Brief 1
Turn the rows into a JSON list of strings with one string per line and no blank lines. Start at the first line of the rows and go on through the line that contains "coordinates (545, 301).".

Article

────────────────────────────────────────

Rotational Dynamics
7.0 Accelerated pure rolling
7.0 Accelerated pure rolling
As discussed in the previous section, pure rolling is a situation when there is no slipping between the two bodies at the point of contact.
For no slipping between the two bodies at the point of contact there should be no relative motion between them.
Therefore, the relative velocity and relative acceleration at the point of contact should be zero.
In the previous section, we discussed condition for pure rolling in three different cases,
7.0.1 Case I
A ball of radius $R$ rolling with velocity $v_b$ and angular velocity $\omega $ on a horizontal ground.
Condition for pure rolling is, $${v_b} = R\omega $$
So, we will differentiate the above equation for the condition of accelerated pure rolling, $$\begin{equation} \begin{aligned} \frac{{d{v_b}}}{{dt}} = R\frac{{d\omega }}{{dt}} \\ {a_b} = R\alpha \\\end{aligned} \end{equation} $$
7.0.2 Case II 
When a ball of radius $R$ rolling with velocity $v_b$ and angular velocity $\omega $ on a plank which is moving with velocity $v_p$ as shown in the figure.
Condition for pure rolling is, $${v_b} - R\omega = {v_p}$$
So, the condition for accelerated pure rolling is, $${a_b} - R\alpha = {a_p}$$
7.0.3 Case III
When a ball is rolling on a inclined wedge with linear velocity $v_b$ and angular velocity $\omega $. The wedge is also moving with horizontal velocity $v_w$ as shown in the figure.

────────────────────────────────────────

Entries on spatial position

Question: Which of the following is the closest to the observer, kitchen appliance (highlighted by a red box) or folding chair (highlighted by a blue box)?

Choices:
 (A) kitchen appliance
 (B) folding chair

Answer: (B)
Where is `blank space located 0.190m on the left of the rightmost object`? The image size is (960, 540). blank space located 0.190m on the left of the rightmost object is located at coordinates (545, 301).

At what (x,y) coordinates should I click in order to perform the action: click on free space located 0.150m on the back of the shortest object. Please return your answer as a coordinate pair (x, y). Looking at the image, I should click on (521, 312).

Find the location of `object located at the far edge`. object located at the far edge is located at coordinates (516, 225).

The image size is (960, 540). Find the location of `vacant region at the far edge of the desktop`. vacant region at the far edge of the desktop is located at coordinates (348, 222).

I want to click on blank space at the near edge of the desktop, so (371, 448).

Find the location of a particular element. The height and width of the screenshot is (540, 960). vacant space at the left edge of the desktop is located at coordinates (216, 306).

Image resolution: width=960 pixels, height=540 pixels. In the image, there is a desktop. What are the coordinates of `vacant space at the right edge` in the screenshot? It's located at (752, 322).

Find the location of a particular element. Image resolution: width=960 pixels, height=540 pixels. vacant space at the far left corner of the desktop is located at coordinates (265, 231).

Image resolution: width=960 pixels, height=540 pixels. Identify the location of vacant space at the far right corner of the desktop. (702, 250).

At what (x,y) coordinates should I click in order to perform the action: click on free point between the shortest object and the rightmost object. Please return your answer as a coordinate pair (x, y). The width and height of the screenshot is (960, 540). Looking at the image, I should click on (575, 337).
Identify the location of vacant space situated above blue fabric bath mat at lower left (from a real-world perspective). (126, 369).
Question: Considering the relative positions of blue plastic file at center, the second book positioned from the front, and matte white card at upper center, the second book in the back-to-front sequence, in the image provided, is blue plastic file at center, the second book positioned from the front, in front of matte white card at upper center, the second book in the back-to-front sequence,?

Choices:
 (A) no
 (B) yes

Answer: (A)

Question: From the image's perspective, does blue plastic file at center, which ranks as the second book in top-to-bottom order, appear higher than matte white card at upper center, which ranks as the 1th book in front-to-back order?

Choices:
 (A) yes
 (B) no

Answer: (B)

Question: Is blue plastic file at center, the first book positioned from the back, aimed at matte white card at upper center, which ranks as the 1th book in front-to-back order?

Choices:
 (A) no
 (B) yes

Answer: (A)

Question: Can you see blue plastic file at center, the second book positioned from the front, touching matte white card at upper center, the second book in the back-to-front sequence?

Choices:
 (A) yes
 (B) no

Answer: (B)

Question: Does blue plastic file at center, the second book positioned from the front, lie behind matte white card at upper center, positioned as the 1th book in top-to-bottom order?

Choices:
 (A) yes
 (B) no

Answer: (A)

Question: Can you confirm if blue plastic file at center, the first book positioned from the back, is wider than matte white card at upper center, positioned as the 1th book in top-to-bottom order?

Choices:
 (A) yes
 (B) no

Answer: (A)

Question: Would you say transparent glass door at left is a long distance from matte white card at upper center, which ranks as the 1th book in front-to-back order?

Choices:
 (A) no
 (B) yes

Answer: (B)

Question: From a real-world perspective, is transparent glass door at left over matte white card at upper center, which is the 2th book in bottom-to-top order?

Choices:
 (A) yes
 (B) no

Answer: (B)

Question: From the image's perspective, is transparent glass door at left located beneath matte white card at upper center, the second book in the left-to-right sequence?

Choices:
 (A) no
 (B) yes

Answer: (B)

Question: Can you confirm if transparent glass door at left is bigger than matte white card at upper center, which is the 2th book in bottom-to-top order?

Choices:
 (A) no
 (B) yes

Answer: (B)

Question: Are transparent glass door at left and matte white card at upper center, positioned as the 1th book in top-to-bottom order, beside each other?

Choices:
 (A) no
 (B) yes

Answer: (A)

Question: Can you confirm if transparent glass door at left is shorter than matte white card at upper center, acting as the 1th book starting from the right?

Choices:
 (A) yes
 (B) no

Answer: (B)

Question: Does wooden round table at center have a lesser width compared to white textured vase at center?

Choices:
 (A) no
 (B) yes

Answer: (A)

────────────────────────────────────────

Brief 2
Copy word for word the part of the page on accelerated pure rolling that starts with "Rotational Dynamics" and goes on through "should be zero.".

Exercise answer 1
[
  "Question: Which of the following is the closest to the observer, kitchen appliance (highlighted by a red box) or folding chair (highlighted by a blue box)?",
  "Choices:",
  " (A) kitchen appliance",
  " (B) folding chair",
  "Answer: (B)",
  "Where is `blank space located 0.190m on the left of the rightmost object`? The image size is (960, 540). blank space located 0.190m on the left of the rightmost object is located at coordinates (545, 301)."
]

Exercise answer 2
Rotational Dynamics
7.0 Accelerated pure rolling
7.0 Accelerated pure rolling
As discussed in the previous section, pure rolling is a situation when there is no slipping between the two bodies at the point of contact.
For no slipping between the two bodies at the point of contact there should be no relative motion between them.
Therefore, the relative velocity and relative acceleration at the point of contact should be zero.